ENUNCIADO 1
Selecione nos registros todas as linhas que contêm a palavra em itálico "italic" e copie-as.

#### TRECHO DA PÁGINA ####

Mesa de abertura: Elisabeth Saad Correa (ECA/USP) e Ariel Palácios (Globo News/Buenos Aires). Mediação por Magaly Prado (ESPM)

A abertura ficou por conta da Elisabeth Saad Corrêa (ECA/USP), que basicamente conduziu sua fala a partir de um esquema de empresa de mídia informativa, no qual destacou a importância das estratégias para a inovação, como ações visando o longo prazo e o comprometimento com o planejamento estratégico. Alguns pontos fundamentais são a criação de labs, incentivando a geração de parcerias entre universidades e veículos (e eu frisaria também empresas de tecnologia e startups); o papel dos algoritmos; as relações entre o mercado e a academia (que perpassam pelo primeiro ponto) e o papel disruptivo que a universidade precisa incorporar nesses processos.

Ariel Palácios (Globo News/Buenos Aires) veio com o termo pós-verdade, citando o The Economist como um dos precursores do termo, que nada mais é do que o conjunto de informações falsas divulgadas, e circuladas, como se fossem verdadeiras.

E aqui um parêntese: pós-verdade, fake news e o que mais anda se usando por aí para falar de conteúdo falso circulando em rede e consumido como se fosse verdadeiro não justifica o tempo que perdemos deixando as coisas chegarem onde chegaram.

#### SEÇÃO DE REGISTROS ####

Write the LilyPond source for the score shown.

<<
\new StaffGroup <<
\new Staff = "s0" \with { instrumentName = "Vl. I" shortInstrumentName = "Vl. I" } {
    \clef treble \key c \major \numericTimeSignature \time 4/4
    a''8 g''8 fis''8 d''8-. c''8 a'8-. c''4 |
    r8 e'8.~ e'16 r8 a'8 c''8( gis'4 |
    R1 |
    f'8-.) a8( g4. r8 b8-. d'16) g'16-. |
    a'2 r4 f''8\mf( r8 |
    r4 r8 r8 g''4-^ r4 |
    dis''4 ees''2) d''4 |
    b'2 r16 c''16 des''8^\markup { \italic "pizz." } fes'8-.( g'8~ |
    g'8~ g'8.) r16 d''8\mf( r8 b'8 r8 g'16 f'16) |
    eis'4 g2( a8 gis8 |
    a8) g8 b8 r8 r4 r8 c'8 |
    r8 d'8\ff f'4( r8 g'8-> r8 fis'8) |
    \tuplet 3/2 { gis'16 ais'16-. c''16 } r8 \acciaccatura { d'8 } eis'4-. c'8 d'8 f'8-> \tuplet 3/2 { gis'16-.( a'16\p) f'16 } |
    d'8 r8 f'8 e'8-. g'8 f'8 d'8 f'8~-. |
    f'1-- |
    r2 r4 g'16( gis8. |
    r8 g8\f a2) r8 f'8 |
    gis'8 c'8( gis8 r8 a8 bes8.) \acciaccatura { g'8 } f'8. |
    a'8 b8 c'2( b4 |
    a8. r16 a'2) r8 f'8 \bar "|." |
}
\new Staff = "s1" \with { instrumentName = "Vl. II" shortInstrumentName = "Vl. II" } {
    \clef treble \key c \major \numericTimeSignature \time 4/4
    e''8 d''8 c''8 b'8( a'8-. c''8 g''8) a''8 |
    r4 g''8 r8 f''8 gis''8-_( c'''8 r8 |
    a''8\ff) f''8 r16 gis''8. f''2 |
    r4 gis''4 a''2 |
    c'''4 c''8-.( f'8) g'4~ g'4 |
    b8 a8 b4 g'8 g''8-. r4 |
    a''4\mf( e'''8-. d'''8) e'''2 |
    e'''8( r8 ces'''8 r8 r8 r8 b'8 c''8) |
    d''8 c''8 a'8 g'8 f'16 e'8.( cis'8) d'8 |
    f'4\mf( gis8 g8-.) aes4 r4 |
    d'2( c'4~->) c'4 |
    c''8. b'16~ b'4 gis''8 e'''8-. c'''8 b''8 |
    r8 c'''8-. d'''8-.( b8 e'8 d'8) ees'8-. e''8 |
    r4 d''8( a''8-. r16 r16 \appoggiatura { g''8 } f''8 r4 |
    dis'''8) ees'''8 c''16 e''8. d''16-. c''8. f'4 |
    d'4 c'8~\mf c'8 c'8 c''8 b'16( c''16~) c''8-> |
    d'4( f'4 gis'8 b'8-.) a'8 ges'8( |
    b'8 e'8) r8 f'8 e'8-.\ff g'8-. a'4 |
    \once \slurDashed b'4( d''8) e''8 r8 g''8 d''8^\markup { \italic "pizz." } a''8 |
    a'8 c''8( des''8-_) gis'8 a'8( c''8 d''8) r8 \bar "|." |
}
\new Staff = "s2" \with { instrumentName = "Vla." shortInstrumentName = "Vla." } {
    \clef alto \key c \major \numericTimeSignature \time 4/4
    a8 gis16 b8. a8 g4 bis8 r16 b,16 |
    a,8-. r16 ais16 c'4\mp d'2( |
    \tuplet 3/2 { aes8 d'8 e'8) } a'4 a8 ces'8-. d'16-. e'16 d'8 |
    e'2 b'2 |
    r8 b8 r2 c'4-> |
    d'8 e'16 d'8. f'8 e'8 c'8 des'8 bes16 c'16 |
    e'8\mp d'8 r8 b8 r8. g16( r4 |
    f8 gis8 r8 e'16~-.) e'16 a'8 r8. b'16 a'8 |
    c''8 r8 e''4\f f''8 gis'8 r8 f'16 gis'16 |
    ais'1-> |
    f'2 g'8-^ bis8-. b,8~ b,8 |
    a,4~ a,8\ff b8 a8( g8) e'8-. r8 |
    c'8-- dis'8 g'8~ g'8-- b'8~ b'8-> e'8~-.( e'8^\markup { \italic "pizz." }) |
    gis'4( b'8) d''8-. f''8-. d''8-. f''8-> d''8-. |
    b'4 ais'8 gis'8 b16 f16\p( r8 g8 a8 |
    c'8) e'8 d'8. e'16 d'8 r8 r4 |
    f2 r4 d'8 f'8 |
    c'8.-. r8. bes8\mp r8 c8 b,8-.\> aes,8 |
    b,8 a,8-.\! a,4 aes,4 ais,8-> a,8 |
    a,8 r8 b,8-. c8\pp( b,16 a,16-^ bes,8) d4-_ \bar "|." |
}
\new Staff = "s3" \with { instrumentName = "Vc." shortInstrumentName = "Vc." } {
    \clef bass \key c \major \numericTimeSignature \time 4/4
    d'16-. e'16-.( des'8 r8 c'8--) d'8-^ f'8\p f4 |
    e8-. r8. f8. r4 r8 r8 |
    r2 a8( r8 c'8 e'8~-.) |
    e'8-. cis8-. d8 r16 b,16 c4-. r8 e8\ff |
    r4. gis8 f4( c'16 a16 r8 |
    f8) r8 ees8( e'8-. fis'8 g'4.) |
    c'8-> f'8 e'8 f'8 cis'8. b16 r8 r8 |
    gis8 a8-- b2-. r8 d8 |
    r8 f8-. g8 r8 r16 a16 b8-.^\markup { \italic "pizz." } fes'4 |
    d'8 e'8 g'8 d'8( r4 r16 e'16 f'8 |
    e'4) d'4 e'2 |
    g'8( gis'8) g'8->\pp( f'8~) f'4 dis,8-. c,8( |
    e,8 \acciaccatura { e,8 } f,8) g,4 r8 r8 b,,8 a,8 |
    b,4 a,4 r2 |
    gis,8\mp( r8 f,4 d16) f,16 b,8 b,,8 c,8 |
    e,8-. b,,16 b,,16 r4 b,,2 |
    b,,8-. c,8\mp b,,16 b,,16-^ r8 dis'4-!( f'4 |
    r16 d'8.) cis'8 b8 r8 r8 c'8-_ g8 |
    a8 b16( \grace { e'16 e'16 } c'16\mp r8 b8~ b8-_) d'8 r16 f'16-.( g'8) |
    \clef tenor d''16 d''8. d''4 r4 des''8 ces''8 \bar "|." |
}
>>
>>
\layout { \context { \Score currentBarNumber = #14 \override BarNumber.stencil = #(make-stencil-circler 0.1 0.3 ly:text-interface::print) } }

####

ENUNCIADO 2
Estenda o relato sobre a mesa de abertura, começando logo após a última frase apresentada.

RESPOSTA 1
    b'2 r16 c''16 des''8^\markup { \italic "pizz." } fes'8-.( g'8~ |
    \once \slurDashed b'4( d''8) e''8 r8 g''8 d''8^\markup { \italic "pizz." } a''8 |
    c'8-- dis'8 g'8~ g'8-- b'8~ b'8-> e'8~-.( e'8^\markup { \italic "pizz." }) |
    r8 f8-. g8 r8 r16 a16 b8-.^\markup { \italic "pizz." } fes'4 |

RESPOSTA 2
Os fatos são menos influentes do que os apelos e as emoções na constituição da opinião pública — foi um dos argumentos de Ariel para abordar a grande quantidade de informação falsa que acaba gerando consequências reais na sociedade. Para ele, as mentiras acabam ganhando força pois carregam aquilo no qual as pessoas que as compartilham querem acreditar, em função do que pensam, de suas convicções e medos, entre outros sentimentos.

Recuperando o caso da suposta base russa na Venezuela, Ariel diz que quando o jornalismo desvenda a mentira e mostra uma realidade até mesmo mais prosaica, as pessoas se revoltam porque perdem a possibilidade de teoria da conspiração se efetivar. Destaca, assim, a visibilidade que a rede concede a múltiplos discursos na construção da pós-verdade. Os problemas informativos resultam do compartilhamento nas redes e dos filtros — a circulação da (in)verdade acontece pela confiança naquele que está compartilhando. A certificação de verdade, ainda que seja uma grande mentira, se consolida pelo número de likes e compartilhamentos.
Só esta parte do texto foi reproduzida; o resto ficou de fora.